START Data extracts

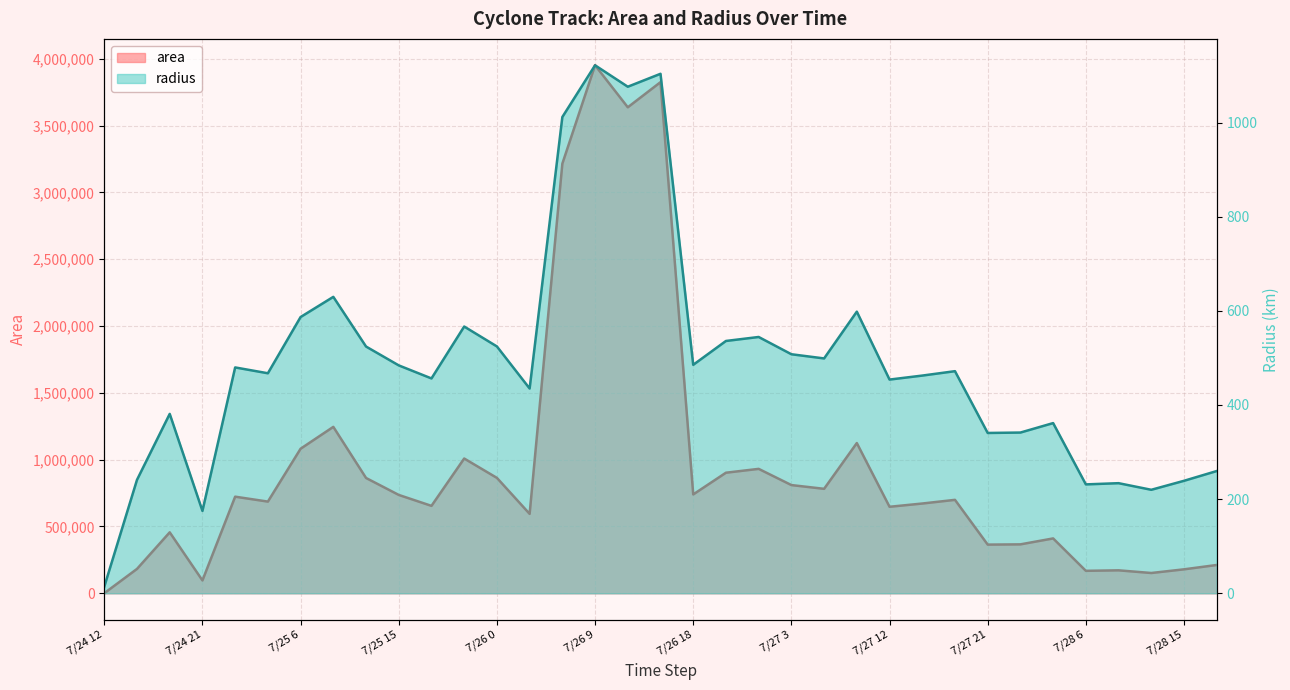

What is the sum of the area values at 7/27 6 and 7/25 21?

1790625.0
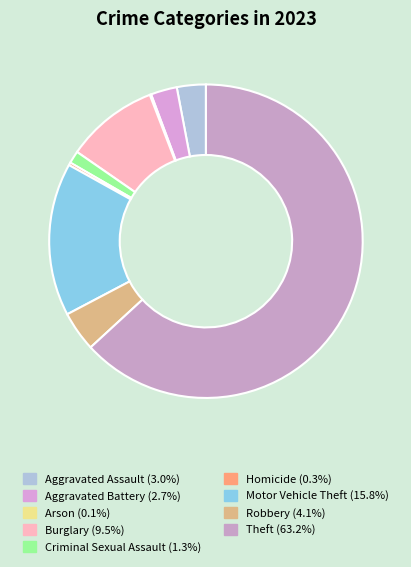

Rank the categories by value from lowest to highest.

Arson, Homicide, Criminal Sexual Assault, Aggravated Battery, Aggravated Assault, Robbery, Burglary, Motor Vehicle Theft, Theft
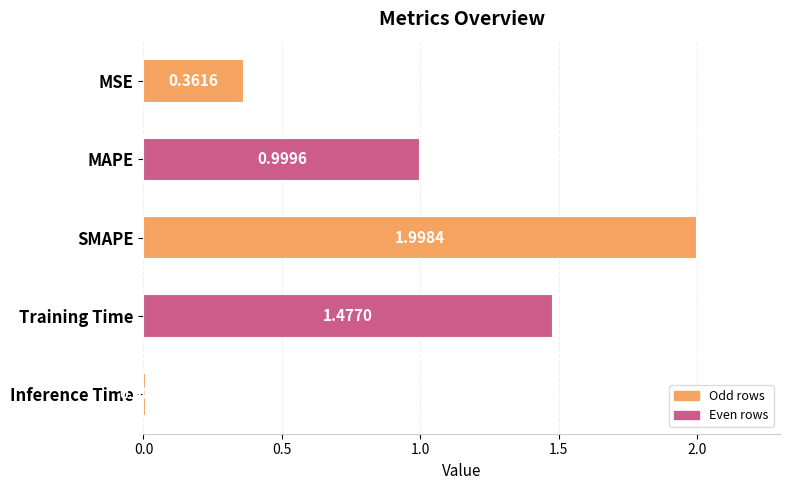

What is the difference between the maximum and minimum values?

2.0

END Data extracts

= To do =
Return the stretch of the data from the line containing "What is the difference" through the end of the data, repeating each line exactly.

= Written solution =
What is the difference between the maximum and minimum values?

2.0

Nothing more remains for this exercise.